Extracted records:
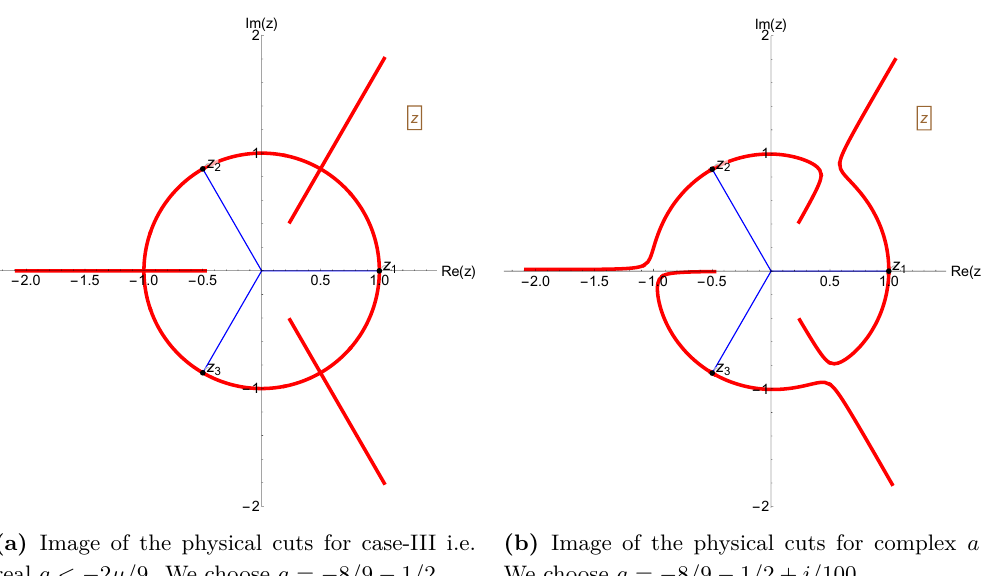
(a) Image of the physical cuts for case-III i.e. (b) Image of the physical cuts for complex a . real a < − 2 µ/ 9 . We choose a = − 8 / 9 − 1 / 2 . We choose a = − 8 / 9 − 1 / 2 + i/ 100 . Figure 4. Image of the physical cuts in the complex z -plane. We choose µ = 4 for the above plots.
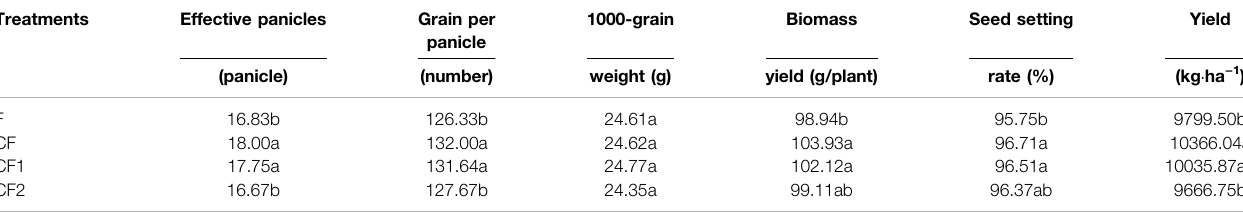
TABLE 5 | Effect of co-application of biochar and chemical fertilizers on rice yield and its components. Treatments Effective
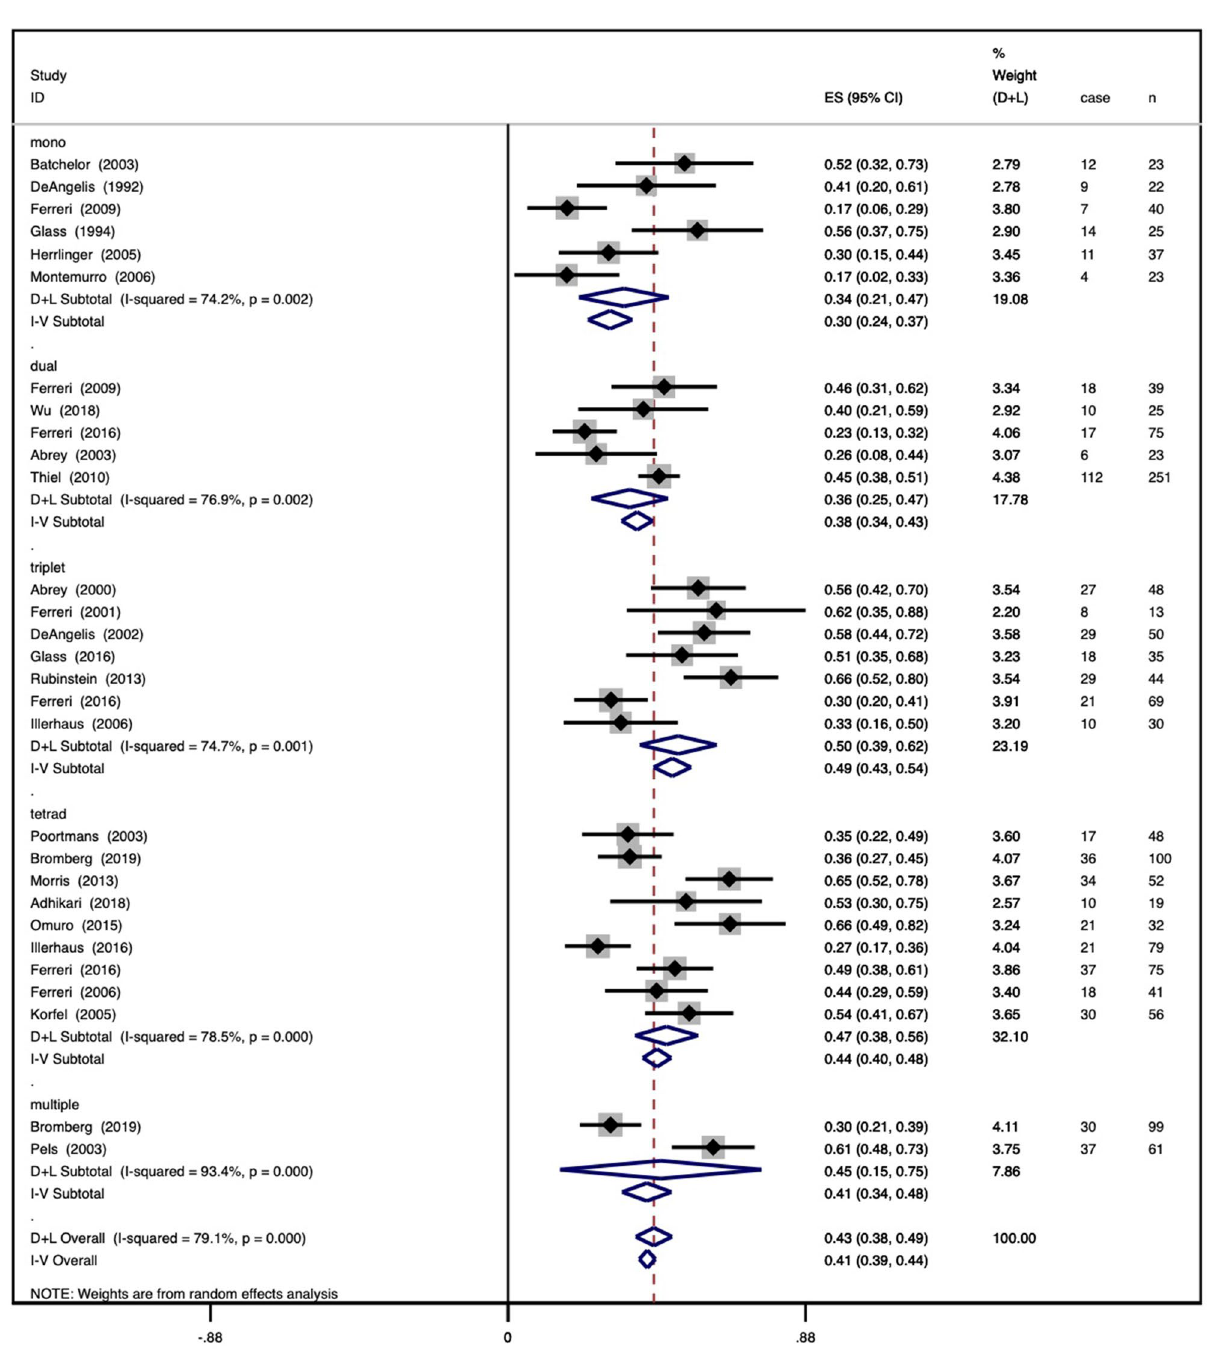
Figure 1. Forest plot of complete remission for regimens. ( a ) Regimens with different numbers of agents and ( b ) regimens with different chemotherapy combinations. A square and bar represents the effect size and 95% CI for each study, respectively, and the size of the square reflects each study’s relative weight. The diamond represents the pooled CRR and 95%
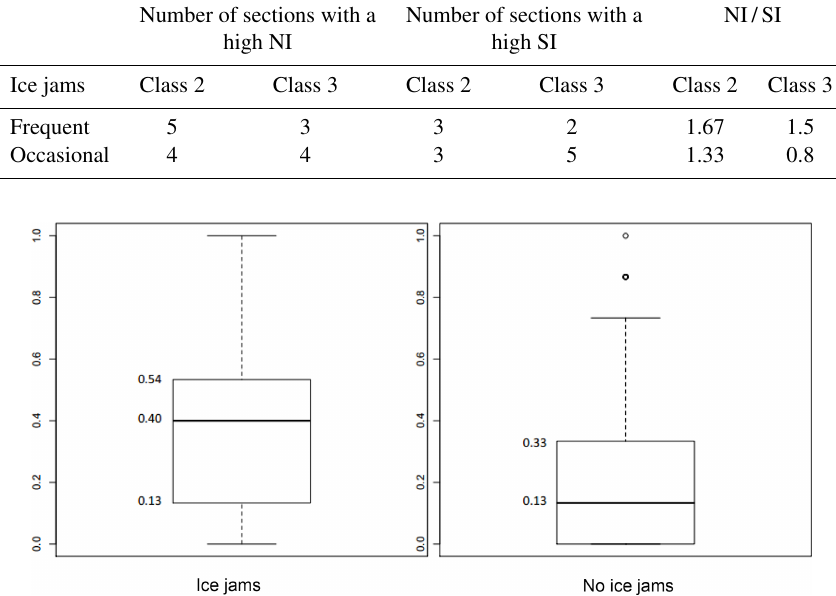
Table 2. Comparison of river sections with reported ice jam events (frequent and occasional occurrences) with the narrowing and sinuosity indices at these locations. NI/SI is the ratio of the narrowing index (NI) on the sinuosity index (SI). Number of sections with a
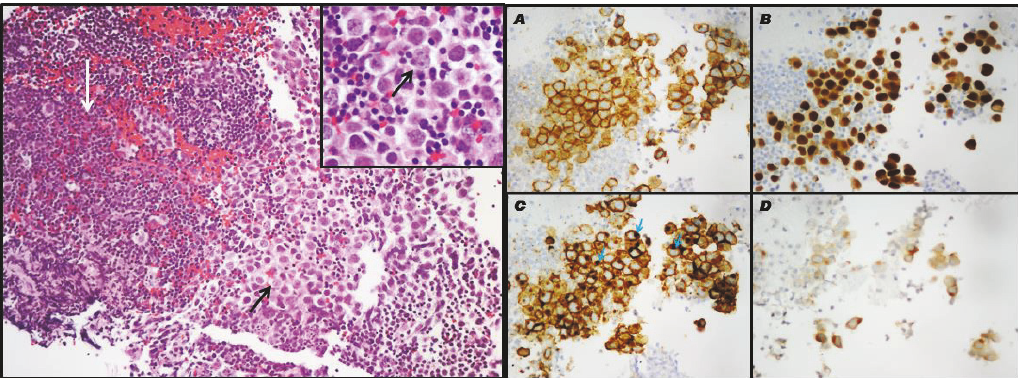
Figure 2: Germinoma (left): large round germ cells (black arrows) within a background of lymphocytes (white arrow); H&E 200x, insert showing H&E 400x (right). A: C-kit (CD117) stains the membranes of neoplastic cells (400x). B: OCT-4 producing strong nuclear staining (400x). C: PLAP staining the membranes and the Golgi apparatus, blue arrows (400x). D: B-hCG staining isolated syncytiotrophoblastic cells (400x). B-hCG: human chorionic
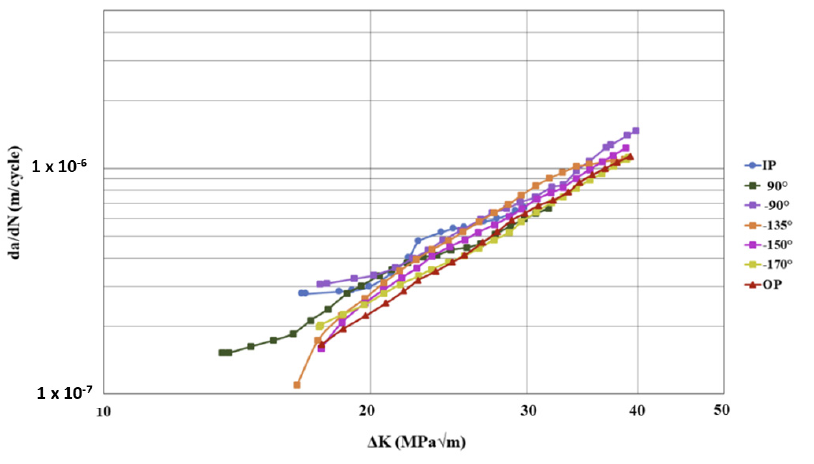
Figure 10. Paris curves comparing the effects of phase angle under TMFCG conditions on Ti-6246 with a temperature cycle of 200–500 °C, maximum stress of 500 MPa and R = 0.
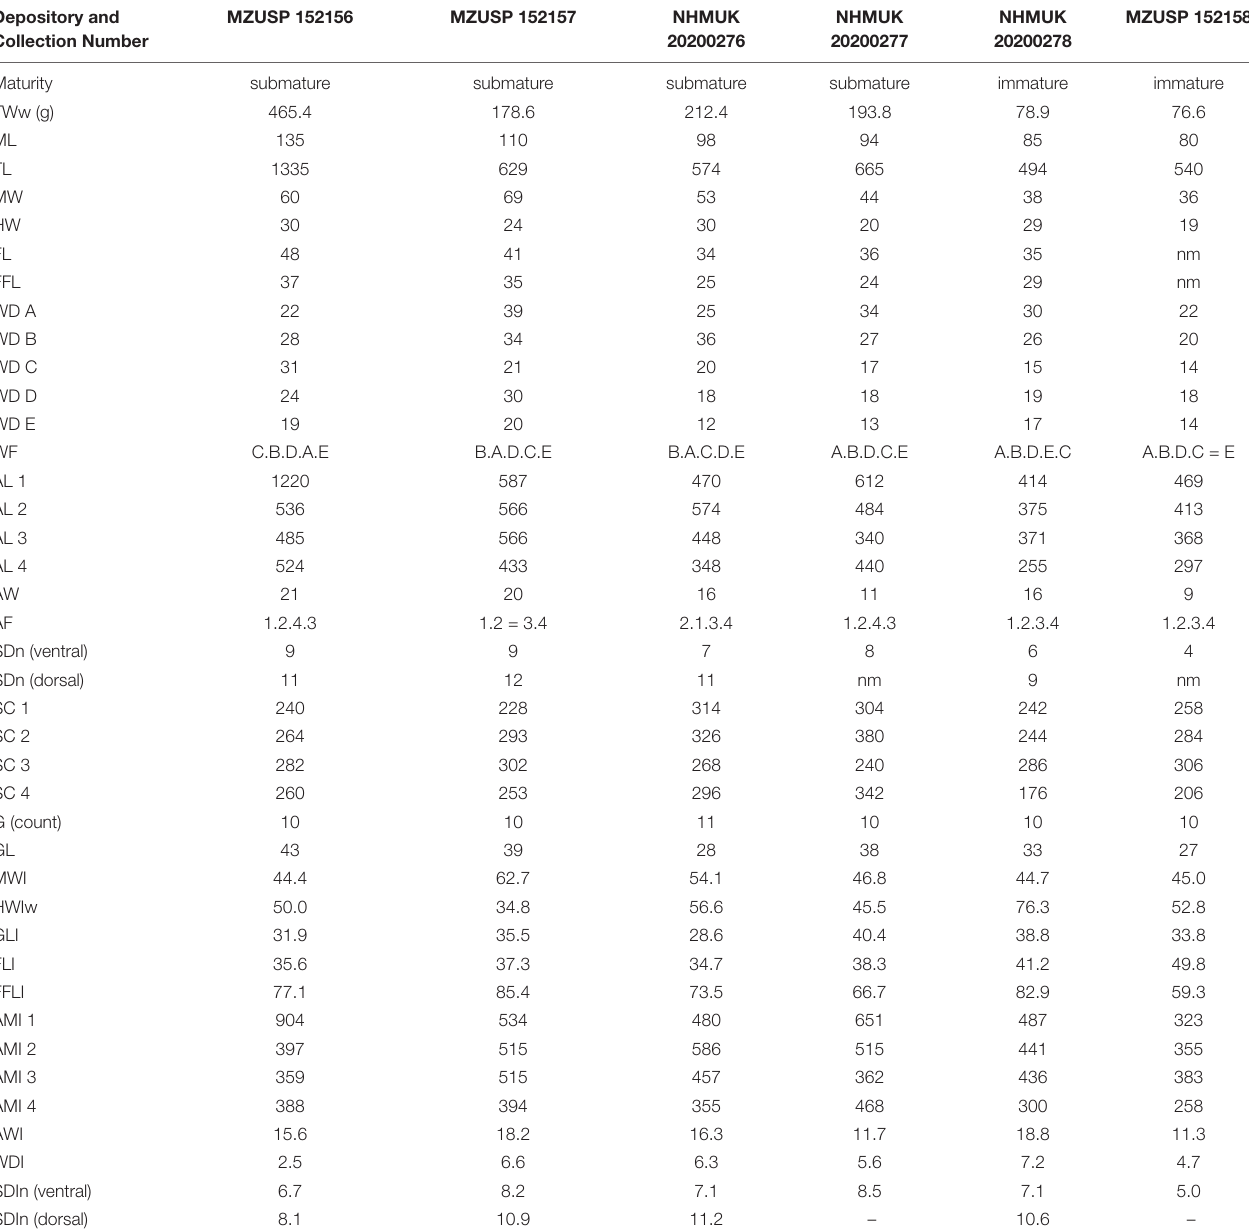
TABLE 4 | Callistoctopus furvus measurements (mm), counts and indices for preserved females (voucher specimens). Depository and Collection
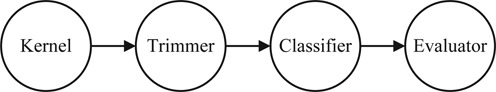
The BetaCavityWeb server's components and computational flow.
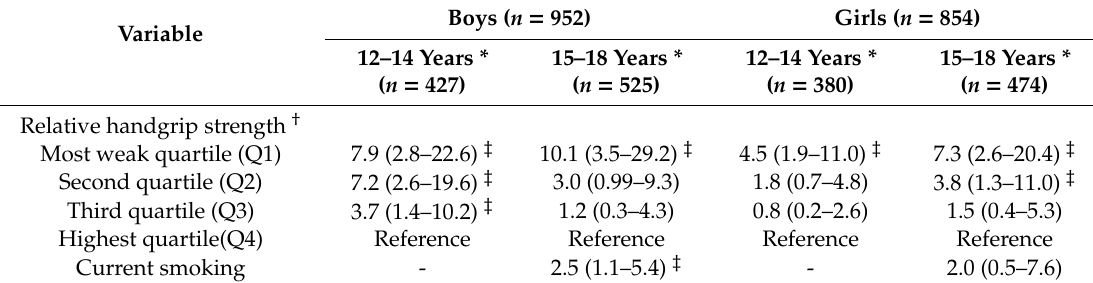
Table 3. Odds ratios for the association of relative handgrip strength and smoking behavior with high cardiometabolic risk according to age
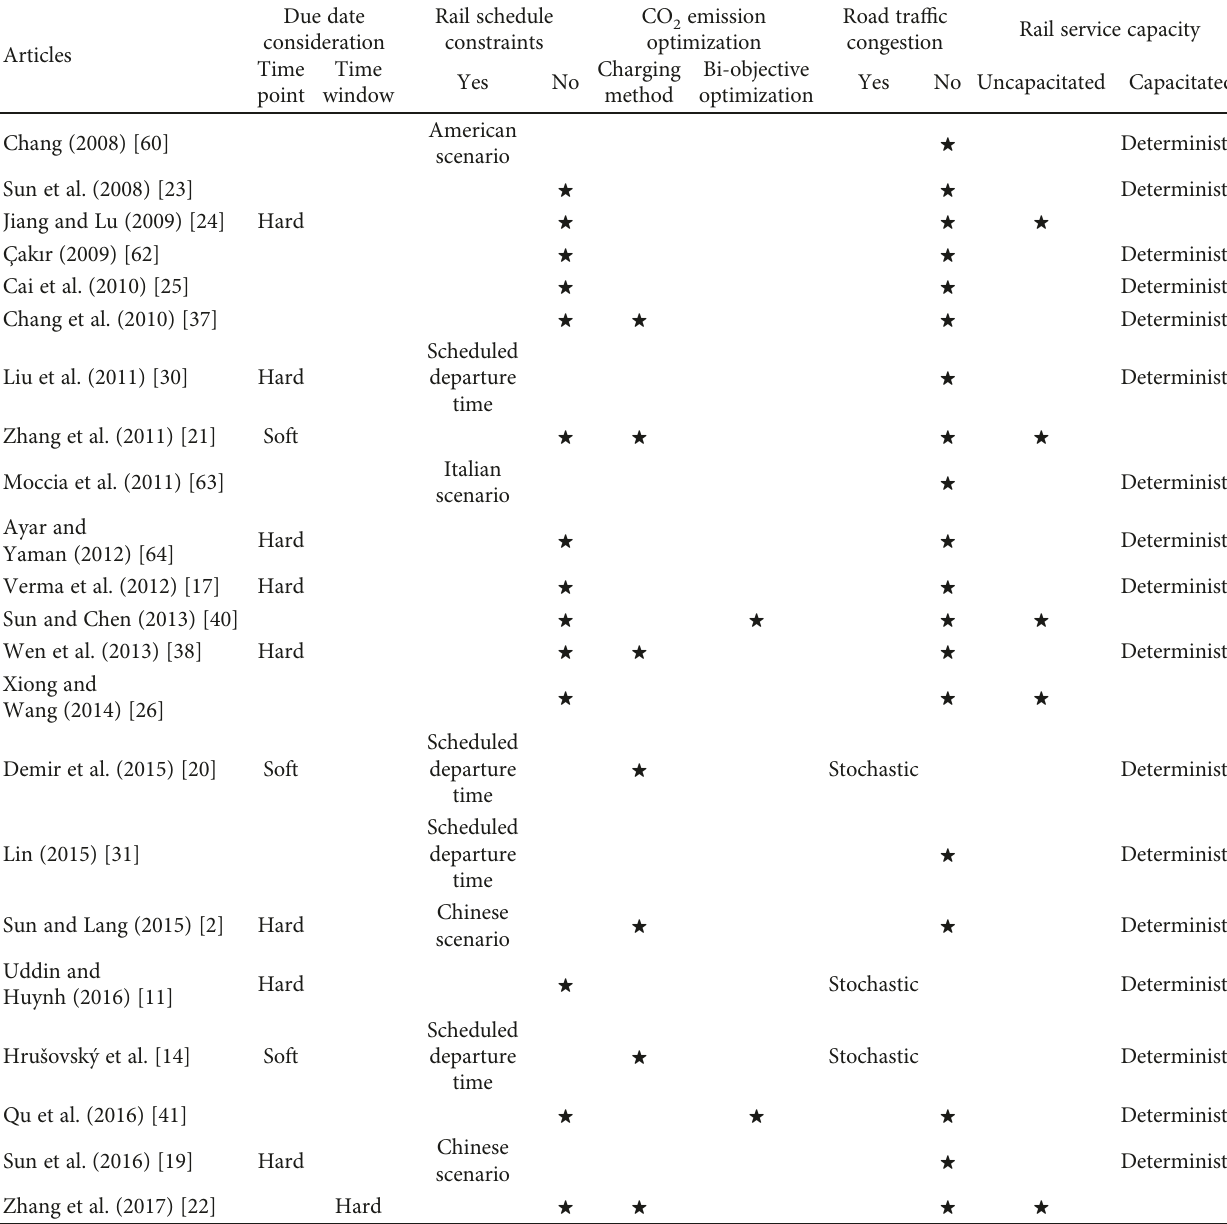
Table 1: Literature review of the articles in the multimodal routing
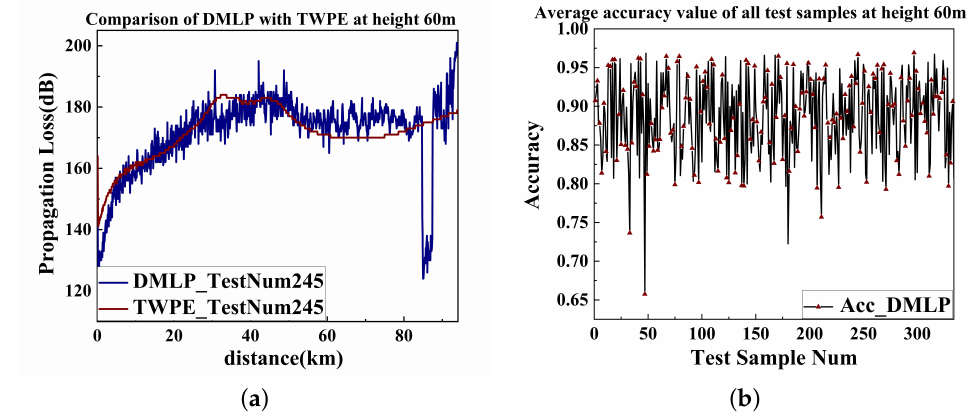
Figure 29. DMLP prediction at a height of 60 m and accuracy distribution. ( a ) PL Prediction using DMLP at an antenna height of 60 m. ( b ) DMLP of PL at a height of 60 m of accuracy on the test samples.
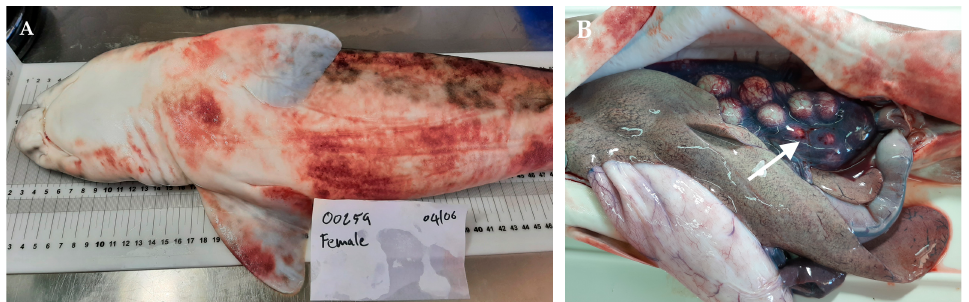
Figure 1. Necropsy and macroscopic lesions detected in S. stellaris affected individuals. ( A ) Petechial lesions and ecchymoses are mainly located on the skin of the belly and pectoral fins. ( B ) Note the intense ovarian congestion (white arrow) in another affected specimen.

Task instructions -
Nothing but the lines above from the one that has "Table 1: Literature" down to the one that has "Figure 29. DMLP" belongs in the answer, copied exactly, without pictures.

Written response -
Table 1: Literature review of the articles in the multimodal routing
Figure 29. DMLP prediction at a height of 60 m and accuracy distribution. ( a ) PL Prediction using DMLP at an antenna height of 60 m. ( b ) DMLP of PL at a height of 60 m of accuracy on the test samples.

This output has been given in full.